We cannot know how Ellingson reacted to Robinson’s publication of her thesis, no record remains, but among Robinson’s papers now housed in the archive at the University of Mississippi is a letter dated Oct. 6, 1952 which Ellingson sent to him expressing her surprise and discovering her dissertation in print.  The archive preserves a copy of his response, sent a week later, in which he states that he “…probably should have given you more credit.”  It was the closest thing to an apology Ellingson would ever receive.  She only told one of her daughters once about what happened to her, otherwise she shared the story with no one.
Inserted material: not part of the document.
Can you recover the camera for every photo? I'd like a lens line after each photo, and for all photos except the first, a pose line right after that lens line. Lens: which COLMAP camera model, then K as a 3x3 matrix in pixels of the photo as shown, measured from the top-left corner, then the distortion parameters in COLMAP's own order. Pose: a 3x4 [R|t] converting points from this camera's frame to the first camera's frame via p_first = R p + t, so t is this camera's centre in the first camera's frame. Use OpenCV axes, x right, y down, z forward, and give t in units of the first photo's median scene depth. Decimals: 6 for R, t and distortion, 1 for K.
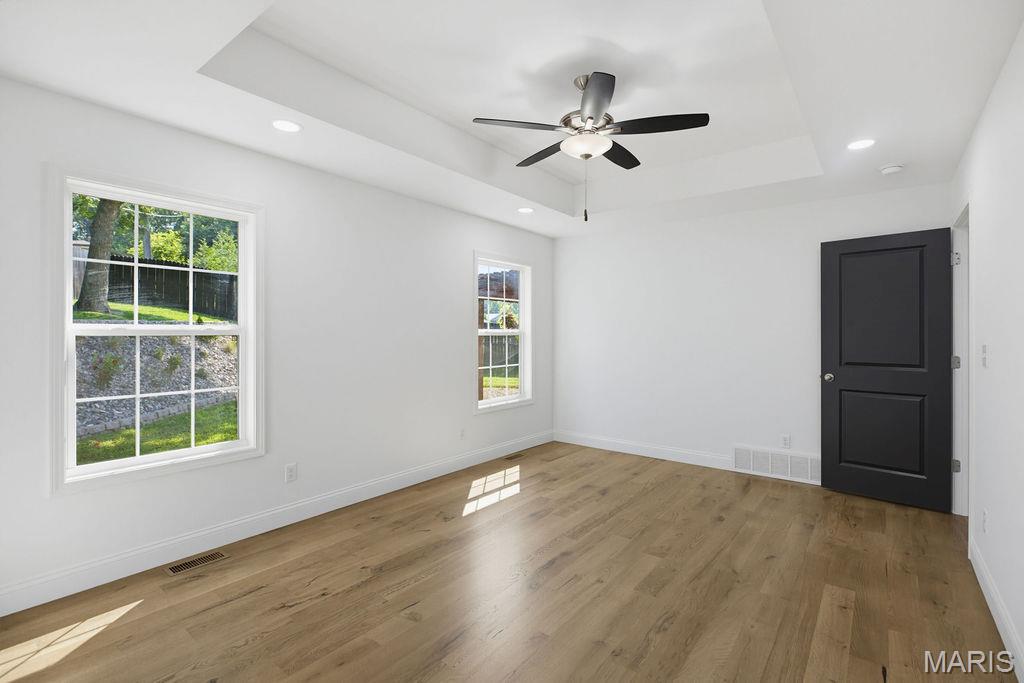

The description above is only a very brief summary of Ellingson’s story.  To learn more, see For Further Reading below.  Nonetheless her story matters because she left behind enough documentation to tell it.  Other women in archaeology and the sciences did not receive the credit they deserve for their work, but we may never hear about them as they did not make a scrapbook as evidence of their accomplishments.  Mary Ellingson, therefore, must stand as a proxy for other women about whom we will never learn.

For Further Reading:

Kaiser, A.  2015.  Archaeology, Sexism, and Scandal.  The Long-Suppressed Story of One Woman’s Discoveries and the Man Who Took Credit for Them.  Rowman and Littlefield:  Lanham, Maryland.